All lines from the one containing "kettle: none [230,252,307,318]" to the end of the entries below must be output exactly, and no other lines.

Data to use |
Start of Block

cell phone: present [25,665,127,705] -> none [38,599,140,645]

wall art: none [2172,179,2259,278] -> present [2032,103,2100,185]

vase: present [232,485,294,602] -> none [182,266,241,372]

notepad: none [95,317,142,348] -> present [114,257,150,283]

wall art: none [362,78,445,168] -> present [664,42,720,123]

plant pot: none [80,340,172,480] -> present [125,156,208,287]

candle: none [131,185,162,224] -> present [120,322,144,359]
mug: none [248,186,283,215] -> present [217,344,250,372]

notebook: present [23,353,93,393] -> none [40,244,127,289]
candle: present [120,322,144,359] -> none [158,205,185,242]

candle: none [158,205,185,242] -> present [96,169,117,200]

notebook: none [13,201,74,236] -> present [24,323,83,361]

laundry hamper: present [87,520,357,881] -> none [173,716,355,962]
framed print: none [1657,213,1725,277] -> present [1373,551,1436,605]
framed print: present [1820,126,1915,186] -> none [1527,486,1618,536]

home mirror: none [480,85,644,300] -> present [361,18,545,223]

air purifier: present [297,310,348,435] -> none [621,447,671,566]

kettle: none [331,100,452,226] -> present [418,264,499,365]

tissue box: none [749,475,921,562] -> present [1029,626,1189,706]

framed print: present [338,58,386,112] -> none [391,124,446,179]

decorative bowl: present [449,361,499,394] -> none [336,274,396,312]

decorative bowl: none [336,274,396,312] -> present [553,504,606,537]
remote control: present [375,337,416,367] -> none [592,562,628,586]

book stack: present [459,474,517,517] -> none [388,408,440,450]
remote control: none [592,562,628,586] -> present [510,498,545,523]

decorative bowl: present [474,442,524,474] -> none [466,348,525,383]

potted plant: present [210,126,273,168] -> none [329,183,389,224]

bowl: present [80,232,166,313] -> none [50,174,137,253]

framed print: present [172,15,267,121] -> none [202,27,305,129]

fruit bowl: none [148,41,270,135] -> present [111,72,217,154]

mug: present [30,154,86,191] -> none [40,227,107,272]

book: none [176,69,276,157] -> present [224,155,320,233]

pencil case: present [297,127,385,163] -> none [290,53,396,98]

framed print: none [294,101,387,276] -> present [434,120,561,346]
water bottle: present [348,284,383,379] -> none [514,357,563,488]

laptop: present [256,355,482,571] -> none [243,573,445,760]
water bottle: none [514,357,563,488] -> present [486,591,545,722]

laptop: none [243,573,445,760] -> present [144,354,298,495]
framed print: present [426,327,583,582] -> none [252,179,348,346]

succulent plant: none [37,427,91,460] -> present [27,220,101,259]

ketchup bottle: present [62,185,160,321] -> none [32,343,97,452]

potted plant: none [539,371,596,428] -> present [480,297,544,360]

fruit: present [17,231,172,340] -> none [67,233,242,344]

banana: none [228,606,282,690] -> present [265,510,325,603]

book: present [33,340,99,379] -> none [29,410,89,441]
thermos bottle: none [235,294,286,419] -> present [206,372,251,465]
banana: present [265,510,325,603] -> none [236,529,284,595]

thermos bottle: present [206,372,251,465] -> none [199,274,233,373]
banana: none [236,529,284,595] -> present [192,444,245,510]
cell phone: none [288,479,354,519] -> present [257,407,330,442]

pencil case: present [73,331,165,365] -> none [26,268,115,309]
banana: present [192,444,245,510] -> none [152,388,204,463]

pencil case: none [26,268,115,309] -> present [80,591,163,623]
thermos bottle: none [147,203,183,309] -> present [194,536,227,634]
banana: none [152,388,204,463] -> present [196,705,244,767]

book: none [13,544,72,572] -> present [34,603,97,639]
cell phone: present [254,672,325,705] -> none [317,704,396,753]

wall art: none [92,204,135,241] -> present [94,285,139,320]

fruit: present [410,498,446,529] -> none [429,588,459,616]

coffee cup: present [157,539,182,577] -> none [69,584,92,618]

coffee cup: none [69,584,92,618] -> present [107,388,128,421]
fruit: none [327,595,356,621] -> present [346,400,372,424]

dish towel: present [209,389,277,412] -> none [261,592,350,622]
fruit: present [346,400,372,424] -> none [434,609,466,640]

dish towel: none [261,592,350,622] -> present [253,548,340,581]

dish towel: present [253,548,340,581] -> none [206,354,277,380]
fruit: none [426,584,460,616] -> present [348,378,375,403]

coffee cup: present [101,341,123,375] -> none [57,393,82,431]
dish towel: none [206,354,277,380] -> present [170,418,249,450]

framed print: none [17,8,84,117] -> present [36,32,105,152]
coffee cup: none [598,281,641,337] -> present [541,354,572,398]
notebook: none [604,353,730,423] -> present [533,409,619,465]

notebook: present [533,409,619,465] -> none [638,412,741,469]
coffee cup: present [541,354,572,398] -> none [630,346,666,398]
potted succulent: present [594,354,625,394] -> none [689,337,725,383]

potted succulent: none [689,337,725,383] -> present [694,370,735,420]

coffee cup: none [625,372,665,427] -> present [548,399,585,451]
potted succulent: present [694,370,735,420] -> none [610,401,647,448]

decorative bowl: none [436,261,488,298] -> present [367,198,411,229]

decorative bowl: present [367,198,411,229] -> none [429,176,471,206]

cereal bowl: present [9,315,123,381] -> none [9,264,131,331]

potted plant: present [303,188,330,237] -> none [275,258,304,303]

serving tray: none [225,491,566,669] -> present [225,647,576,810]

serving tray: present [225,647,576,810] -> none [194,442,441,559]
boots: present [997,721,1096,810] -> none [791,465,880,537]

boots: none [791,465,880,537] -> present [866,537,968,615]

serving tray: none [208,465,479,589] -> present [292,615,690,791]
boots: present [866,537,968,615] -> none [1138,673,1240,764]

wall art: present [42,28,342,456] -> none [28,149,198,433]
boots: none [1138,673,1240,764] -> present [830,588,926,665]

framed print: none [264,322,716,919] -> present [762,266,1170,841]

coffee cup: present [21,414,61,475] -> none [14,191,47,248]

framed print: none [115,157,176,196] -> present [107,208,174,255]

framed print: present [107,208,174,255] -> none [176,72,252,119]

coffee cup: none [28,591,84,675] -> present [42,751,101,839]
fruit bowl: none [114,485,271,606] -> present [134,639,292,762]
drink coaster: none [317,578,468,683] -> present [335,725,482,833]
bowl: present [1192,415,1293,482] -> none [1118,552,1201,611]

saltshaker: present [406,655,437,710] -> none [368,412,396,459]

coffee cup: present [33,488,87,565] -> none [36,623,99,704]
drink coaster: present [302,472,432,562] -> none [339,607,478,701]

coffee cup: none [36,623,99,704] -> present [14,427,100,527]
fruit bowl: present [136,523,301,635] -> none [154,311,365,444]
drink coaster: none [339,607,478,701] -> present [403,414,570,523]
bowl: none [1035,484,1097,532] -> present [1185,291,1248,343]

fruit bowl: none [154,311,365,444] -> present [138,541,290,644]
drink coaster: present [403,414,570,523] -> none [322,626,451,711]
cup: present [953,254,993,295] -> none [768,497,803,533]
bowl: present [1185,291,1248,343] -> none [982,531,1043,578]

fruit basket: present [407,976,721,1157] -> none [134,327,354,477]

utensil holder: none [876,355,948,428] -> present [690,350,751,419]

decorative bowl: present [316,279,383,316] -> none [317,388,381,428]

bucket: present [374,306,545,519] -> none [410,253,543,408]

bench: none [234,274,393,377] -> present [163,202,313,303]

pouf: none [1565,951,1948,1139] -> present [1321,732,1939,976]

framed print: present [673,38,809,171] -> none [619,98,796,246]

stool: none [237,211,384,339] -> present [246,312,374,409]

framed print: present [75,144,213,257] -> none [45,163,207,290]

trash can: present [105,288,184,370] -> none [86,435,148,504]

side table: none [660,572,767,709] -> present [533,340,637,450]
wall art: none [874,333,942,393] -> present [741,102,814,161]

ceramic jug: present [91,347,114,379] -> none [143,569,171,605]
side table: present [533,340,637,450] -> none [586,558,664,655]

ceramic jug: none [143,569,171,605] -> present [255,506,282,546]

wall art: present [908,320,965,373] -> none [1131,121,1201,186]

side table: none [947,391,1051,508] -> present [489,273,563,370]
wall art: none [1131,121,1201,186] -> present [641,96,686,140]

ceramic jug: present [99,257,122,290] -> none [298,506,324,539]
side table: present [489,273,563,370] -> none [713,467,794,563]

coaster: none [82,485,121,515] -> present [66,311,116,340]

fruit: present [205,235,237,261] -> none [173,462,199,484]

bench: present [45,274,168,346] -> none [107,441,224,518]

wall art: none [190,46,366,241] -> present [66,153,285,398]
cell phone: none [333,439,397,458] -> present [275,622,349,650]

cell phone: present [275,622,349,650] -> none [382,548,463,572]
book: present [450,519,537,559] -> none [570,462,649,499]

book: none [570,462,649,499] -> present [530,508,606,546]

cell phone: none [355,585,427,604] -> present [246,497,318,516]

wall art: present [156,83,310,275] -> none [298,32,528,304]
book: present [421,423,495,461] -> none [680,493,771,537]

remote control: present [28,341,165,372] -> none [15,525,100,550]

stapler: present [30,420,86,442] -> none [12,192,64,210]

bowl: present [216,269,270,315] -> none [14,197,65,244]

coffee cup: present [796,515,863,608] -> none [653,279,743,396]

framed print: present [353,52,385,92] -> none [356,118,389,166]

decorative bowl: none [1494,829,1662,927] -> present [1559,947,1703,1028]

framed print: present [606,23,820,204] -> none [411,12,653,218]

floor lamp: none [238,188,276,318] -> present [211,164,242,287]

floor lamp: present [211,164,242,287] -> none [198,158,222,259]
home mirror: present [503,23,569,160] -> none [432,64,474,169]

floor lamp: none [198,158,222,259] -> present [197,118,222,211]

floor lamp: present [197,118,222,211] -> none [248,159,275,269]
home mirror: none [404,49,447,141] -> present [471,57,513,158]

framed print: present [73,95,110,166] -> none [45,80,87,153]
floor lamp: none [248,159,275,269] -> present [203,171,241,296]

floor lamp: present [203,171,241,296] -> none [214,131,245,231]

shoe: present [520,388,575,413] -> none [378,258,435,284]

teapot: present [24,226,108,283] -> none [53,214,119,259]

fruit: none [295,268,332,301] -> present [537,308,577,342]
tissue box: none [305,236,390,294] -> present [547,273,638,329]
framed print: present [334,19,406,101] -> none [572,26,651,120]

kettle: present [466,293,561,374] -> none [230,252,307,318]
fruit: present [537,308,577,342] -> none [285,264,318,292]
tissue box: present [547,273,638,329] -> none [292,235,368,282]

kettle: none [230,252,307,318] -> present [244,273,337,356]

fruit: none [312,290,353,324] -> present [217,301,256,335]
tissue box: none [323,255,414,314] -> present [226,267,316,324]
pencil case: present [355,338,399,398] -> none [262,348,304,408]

End of Block

Task solution |
kettle: none [230,252,307,318] -> present [244,273,337,356]

fruit: none [312,290,353,324] -> present [217,301,256,335]
tissue box: none [323,255,414,314] -> present [226,267,316,324]
pencil case: present [355,338,399,398] -> none [262,348,304,408]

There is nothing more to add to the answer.